Speaker
Description
Summary
We have designed a new switching power supply for use in the front-end electronics of the Atlas Tile Calorimeter at CERN. This is a drop-in replacement for the previous version. A supply consists of eight different bricks, which together provide power to the front-end electronics in a section of the Tile Calorimeter detector called a drawer. The different bricks all use the same topology and basic design, but each type is configured specially for the particular load that it services. There are 256 drawers in the detector, or a total of 2048 bricks on the detector.
The basic topology of the brick is a transformer-coupled buck converter. Each brick receives 200 VDC at low current, and converts it using switching techniques to low voltage at moderate currents.
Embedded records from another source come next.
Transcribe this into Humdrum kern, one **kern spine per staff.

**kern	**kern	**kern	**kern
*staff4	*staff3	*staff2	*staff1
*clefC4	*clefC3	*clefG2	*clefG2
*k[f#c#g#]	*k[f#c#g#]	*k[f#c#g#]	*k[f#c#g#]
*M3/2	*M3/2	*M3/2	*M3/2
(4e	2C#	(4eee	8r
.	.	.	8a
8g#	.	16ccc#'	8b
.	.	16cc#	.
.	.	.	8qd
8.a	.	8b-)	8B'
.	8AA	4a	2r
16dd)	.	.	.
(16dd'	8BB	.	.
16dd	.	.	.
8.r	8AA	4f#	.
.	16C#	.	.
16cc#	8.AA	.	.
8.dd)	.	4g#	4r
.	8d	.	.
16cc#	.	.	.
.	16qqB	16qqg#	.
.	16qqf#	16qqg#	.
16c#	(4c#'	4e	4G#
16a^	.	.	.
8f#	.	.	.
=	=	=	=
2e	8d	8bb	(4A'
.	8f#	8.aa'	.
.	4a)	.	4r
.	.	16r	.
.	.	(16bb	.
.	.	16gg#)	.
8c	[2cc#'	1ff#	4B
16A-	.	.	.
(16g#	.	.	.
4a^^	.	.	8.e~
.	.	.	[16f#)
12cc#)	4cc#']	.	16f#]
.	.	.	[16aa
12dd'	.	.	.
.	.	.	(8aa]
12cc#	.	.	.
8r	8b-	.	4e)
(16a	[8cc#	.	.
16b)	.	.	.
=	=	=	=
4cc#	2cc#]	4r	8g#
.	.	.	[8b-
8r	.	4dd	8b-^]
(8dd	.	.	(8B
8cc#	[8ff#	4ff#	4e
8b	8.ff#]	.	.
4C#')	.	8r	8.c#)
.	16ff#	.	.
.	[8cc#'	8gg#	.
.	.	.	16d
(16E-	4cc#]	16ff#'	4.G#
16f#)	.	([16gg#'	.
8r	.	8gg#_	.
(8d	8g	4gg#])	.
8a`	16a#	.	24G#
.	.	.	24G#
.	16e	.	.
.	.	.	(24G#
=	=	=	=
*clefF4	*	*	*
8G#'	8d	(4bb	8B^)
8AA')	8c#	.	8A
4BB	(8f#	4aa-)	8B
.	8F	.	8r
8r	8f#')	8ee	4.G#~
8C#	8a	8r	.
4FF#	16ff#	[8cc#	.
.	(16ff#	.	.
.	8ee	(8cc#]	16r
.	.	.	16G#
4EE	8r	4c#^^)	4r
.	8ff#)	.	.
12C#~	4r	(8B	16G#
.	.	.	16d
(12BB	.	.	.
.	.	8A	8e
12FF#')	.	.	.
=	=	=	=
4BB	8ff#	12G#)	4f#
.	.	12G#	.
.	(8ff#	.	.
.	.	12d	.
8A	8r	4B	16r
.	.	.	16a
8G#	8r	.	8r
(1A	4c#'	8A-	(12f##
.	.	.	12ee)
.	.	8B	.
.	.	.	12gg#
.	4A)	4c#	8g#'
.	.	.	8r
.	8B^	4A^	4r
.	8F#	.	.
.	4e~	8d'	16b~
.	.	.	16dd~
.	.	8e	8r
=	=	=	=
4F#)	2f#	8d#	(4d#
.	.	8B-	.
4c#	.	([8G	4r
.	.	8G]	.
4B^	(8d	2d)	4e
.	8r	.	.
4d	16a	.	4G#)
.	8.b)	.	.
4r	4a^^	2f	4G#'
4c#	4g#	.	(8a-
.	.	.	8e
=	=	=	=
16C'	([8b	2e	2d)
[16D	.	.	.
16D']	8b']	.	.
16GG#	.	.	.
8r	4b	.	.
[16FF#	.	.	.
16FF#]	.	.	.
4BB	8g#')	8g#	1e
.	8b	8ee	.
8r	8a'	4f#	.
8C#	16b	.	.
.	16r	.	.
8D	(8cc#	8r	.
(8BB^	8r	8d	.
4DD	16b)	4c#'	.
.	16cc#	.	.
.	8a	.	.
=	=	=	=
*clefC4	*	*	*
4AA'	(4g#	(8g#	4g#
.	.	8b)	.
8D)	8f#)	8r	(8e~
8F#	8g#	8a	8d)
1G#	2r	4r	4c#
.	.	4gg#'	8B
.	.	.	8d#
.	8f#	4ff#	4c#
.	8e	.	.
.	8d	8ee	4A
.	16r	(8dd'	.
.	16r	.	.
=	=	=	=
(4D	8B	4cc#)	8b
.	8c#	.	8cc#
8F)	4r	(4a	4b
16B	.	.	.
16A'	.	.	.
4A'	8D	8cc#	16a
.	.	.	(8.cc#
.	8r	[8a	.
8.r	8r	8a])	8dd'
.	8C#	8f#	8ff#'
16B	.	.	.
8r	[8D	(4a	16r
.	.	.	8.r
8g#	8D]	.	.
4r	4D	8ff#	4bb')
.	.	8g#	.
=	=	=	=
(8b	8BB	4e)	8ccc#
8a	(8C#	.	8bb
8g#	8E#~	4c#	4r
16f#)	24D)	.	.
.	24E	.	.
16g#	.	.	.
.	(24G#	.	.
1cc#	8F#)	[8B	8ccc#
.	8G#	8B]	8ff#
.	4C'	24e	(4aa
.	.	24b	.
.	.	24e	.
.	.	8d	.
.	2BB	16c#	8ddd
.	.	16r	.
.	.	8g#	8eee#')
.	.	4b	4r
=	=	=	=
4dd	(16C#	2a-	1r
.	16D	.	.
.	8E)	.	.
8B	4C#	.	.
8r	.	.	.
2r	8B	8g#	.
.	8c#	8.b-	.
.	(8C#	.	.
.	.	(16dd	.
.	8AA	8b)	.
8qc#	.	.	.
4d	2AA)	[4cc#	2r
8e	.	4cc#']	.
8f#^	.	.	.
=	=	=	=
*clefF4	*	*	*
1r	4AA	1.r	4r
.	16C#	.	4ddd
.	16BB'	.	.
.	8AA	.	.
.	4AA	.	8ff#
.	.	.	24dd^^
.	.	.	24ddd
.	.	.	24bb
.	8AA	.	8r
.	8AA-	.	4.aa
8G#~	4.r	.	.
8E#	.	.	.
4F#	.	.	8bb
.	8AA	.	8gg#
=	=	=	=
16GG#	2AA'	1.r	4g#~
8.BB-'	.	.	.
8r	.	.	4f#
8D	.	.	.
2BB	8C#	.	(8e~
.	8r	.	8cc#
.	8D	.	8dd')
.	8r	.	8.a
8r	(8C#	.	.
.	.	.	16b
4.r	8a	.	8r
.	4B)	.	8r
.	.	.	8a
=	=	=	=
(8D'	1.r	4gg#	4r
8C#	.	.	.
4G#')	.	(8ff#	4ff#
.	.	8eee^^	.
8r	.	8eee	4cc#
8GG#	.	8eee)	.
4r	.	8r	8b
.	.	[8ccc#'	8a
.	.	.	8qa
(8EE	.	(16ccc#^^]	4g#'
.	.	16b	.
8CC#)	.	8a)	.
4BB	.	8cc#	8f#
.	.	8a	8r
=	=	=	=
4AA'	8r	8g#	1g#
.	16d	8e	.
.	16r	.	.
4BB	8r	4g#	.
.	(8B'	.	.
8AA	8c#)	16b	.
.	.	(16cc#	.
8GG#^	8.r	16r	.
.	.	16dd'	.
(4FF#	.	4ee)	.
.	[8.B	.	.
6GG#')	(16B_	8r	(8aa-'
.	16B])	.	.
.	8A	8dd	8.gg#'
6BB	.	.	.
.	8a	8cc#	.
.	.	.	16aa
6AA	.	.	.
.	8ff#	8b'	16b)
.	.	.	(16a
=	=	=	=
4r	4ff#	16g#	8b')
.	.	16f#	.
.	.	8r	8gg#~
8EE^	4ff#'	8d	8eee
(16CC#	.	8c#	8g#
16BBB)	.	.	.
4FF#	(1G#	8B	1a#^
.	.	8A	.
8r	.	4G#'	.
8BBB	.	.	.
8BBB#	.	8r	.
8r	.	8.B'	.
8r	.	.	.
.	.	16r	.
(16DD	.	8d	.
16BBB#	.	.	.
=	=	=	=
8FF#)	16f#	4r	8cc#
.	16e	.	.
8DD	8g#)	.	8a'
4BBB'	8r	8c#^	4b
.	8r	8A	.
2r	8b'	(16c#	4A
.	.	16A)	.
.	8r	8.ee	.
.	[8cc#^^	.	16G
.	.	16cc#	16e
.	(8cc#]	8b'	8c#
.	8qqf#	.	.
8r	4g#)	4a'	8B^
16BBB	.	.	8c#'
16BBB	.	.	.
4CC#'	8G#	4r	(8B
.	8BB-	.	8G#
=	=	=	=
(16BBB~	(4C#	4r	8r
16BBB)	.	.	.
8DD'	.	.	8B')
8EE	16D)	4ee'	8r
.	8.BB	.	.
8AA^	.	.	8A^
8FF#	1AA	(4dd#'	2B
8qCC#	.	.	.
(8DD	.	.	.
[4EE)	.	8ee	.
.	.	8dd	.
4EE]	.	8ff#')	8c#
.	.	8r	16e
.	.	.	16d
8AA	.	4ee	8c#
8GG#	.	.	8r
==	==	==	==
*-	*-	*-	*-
There are several aspects of this project that are significant. Since the supplies reside on the detector, they must be capable of operation in a magnetic field. The use of switching supplies for analog front-end electronics that processes low-level signals poses a challenge to keep the conducted and radiated noise low. The bricks switch at 300 KHz, and produce harmonics through the entire spectral range of interest in the front-end electronics. Because the supplies reside on the detector itself, they will be exposed to radiation. Also, the compact size of the box and the fact that it is closed represents a challenge in cooling. Lastly, access to the detector is very difficult. There may be only one opportunity per year to perform maintenance and repair operations on the detector. This means that we require very high reliability for the overall design. The power system does not have redundancy, which makes reliability important, since the power supplies represent a single-point failure for a drawer in the readout system.
The power supplies currently on the detector were produced in 2007, and have been operating since then. The goals in the redesign project were to improve noise performance, reliability, and tolerance to single-event upset (SEU), while retaining the physical layout, interface to the detector control system (DCS), and other infrastructure. In particular, the current supplies exhibit spontaneous tripping as a function of luminosity, which has been addressed in the new design. We have built and tested a new design, and are currently in production. We have already installed 45 pre-production boxes on the detector. The remaining 211 supplies will be installed during the 2013 shutdown. We have performed extensive testing on our new supplies, including noise studies, extensive radiation tests, and long-term monitoring. The SEU results are particularly interesting, as we measured an energy threshold, and have implemented a fix to prevent if from happening. We have also performed a detailed reliability study to try to predict how our new design will perform. We will describe the design in detail, present the results of our measurements, and describe our plans for staging the production of 2400 new bricks.